When published, the will inflamed opinion on the street, for it bequeathed Caesar’s gardens on the far side of the
Tiber as a public park and left 300 sesterces to every Roman citizen. Popular with the masses, it was not calculated to please Antony, for it also disclosed that the chief heir to the Dictator’s fortune was Caius Octavius, his eighteen-year-old grandnephew. He was also designated as his adoptive son; from now on his formal name would be Caius Julius Caesar Octavianus (in English, Octavian). The news came as a complete surprise to everyone, including its young beneficiary. The will concerned his personal estate and did not mean that Caesar was giving him the Republic. Antony saw himself as the inheritor of Caesar’s political legacy and that was how he meant it to remain. He did not anticipate a teenage boy to be a serious threat.

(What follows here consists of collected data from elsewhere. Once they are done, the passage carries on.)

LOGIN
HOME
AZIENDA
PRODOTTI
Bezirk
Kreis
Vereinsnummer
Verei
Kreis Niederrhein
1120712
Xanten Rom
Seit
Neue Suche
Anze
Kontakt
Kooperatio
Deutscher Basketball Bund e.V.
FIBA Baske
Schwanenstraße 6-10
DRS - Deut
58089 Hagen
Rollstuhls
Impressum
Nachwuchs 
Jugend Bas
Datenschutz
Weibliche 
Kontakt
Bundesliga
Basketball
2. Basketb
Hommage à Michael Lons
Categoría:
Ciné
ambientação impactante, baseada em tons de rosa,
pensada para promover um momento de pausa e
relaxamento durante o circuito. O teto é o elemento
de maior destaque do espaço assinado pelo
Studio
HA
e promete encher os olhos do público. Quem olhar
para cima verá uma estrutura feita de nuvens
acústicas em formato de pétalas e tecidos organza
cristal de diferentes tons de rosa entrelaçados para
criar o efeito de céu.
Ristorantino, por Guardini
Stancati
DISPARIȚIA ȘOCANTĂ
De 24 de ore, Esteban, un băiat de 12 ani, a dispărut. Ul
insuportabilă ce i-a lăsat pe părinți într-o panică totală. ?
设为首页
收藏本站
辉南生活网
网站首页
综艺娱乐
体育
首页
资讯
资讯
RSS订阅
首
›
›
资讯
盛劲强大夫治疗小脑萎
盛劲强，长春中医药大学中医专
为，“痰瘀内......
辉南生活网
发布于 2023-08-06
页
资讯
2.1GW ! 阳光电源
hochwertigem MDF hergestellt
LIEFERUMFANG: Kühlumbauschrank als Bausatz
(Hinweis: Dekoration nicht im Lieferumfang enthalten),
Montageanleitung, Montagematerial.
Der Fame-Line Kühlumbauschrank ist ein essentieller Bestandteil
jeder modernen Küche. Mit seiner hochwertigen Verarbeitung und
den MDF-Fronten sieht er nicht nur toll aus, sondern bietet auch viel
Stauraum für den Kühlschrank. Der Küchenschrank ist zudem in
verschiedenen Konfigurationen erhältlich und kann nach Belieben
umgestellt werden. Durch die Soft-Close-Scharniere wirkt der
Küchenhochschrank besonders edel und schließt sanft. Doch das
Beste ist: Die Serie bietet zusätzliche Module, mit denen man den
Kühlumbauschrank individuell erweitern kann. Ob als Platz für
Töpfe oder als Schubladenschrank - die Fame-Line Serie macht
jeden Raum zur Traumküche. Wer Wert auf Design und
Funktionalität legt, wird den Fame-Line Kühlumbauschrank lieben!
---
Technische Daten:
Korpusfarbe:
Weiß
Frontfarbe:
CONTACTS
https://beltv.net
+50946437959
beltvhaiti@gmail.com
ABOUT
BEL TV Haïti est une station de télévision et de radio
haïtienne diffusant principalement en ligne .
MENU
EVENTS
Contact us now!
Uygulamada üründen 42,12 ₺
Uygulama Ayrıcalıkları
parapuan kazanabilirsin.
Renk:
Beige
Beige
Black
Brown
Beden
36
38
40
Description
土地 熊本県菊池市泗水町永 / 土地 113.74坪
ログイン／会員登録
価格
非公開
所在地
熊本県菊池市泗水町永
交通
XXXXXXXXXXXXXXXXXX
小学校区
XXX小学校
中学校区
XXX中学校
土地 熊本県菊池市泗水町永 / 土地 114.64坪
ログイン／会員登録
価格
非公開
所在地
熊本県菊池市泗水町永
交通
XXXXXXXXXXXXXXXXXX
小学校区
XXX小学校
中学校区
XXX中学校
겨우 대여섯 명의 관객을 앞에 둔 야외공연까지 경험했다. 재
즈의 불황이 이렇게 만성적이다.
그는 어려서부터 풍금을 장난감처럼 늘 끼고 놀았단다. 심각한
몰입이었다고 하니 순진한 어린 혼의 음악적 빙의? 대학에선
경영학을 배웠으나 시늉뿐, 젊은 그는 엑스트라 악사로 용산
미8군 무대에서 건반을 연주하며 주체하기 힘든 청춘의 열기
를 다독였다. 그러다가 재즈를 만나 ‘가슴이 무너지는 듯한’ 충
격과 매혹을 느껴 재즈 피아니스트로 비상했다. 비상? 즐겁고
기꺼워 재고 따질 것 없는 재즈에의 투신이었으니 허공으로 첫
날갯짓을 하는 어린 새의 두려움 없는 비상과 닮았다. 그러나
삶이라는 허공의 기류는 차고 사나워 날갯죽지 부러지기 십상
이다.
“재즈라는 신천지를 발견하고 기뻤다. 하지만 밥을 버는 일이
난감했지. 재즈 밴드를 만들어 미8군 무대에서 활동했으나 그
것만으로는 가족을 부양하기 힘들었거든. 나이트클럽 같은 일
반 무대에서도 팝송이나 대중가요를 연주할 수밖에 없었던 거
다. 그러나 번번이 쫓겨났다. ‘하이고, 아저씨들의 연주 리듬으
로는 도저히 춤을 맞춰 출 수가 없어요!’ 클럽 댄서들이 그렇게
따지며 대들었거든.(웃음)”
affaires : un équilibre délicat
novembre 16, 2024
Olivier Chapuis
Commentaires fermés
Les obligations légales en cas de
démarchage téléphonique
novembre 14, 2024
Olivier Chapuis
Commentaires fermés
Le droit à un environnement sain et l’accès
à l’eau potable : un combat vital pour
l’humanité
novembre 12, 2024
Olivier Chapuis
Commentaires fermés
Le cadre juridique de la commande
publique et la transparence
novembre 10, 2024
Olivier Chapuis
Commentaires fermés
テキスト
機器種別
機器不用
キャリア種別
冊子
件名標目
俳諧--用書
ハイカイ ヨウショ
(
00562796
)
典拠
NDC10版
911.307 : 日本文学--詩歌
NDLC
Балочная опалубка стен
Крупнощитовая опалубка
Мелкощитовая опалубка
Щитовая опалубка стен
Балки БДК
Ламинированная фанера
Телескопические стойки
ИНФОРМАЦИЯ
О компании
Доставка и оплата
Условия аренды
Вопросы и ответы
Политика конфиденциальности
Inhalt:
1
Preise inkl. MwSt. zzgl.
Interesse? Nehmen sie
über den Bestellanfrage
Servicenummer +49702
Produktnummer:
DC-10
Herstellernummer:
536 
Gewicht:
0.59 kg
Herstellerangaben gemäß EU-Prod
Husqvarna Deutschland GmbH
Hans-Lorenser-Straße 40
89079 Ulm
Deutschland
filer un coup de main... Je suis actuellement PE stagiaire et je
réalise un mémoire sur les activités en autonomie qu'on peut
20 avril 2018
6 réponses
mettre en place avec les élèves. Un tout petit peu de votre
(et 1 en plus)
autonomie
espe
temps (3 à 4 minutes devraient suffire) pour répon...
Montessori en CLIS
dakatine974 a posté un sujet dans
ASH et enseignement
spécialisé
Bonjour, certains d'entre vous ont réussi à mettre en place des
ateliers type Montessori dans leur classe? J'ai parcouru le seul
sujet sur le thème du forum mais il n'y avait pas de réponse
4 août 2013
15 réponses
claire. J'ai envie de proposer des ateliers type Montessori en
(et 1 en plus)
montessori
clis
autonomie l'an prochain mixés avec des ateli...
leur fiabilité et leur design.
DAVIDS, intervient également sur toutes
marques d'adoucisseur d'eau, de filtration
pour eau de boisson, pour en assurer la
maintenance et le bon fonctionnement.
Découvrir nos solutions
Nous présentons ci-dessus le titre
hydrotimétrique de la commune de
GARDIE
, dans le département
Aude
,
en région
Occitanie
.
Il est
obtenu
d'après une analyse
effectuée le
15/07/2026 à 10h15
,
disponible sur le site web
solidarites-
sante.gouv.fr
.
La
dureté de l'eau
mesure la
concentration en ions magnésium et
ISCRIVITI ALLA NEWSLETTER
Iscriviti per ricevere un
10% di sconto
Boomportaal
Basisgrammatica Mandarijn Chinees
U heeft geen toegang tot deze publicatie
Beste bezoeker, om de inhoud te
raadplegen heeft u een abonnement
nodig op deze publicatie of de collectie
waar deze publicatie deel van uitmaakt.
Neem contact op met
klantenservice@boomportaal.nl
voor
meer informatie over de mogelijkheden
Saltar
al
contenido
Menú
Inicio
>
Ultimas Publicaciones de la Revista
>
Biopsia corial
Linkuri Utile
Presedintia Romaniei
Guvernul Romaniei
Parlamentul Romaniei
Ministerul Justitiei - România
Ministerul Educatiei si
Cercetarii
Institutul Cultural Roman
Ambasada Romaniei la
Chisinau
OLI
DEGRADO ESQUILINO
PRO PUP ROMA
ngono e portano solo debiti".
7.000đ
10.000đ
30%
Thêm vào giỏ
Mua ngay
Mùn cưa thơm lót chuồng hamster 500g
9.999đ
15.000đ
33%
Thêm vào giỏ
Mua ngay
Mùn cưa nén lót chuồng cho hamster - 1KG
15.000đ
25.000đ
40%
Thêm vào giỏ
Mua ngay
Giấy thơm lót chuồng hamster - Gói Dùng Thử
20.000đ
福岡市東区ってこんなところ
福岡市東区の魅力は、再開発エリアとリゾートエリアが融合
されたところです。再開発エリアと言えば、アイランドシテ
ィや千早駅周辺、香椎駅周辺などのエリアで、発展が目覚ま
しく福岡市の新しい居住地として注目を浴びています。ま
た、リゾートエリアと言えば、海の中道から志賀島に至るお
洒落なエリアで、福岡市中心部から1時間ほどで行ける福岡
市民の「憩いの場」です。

The funeral on March 20 promised to be a very grand affair on the Field of Mars and was to be preceded by speeches in the Forum before the bier. Brutus and the other conspirators foresaw trouble and locked themselves in their houses. A funeral pyre was built on the Field of Mars and, because the traditional procession of mourners bringing funeral gifts would have taken all day to file past, everyone was invited to come there by whatever route he pleased and without order of precedence.
In the Forum, an ivory couch stood on the Speakers’ Platform, draped in an embroidered gold-and-purple pall. In front a temporary chapel had been erected, modeled on the Temple of Venus in Caesar’s new Forum. Piso brought the body, clothed in the purple gown the Dictator had been wearing when killed, into the square, laid it on the couch and posted a large group of armed men to guard it. There were loud cries of mourning and the men clashed their weapons.
Antony, in his capacity as mourner, friend and kinsman (his mother was a member of the Julius clan) of the dead Dictator, delivered the funeral oration. There are two accounts of what happened. According to the historian Suetonius, writing about a century and half later but with access to the imperial archives, Antony dispensed with the usual speech and asked a herald to read out the recent decree voting Caesar “all divine and human honors” and the oath by which the Senate had vowed to watch over his safety. He then added a few comments.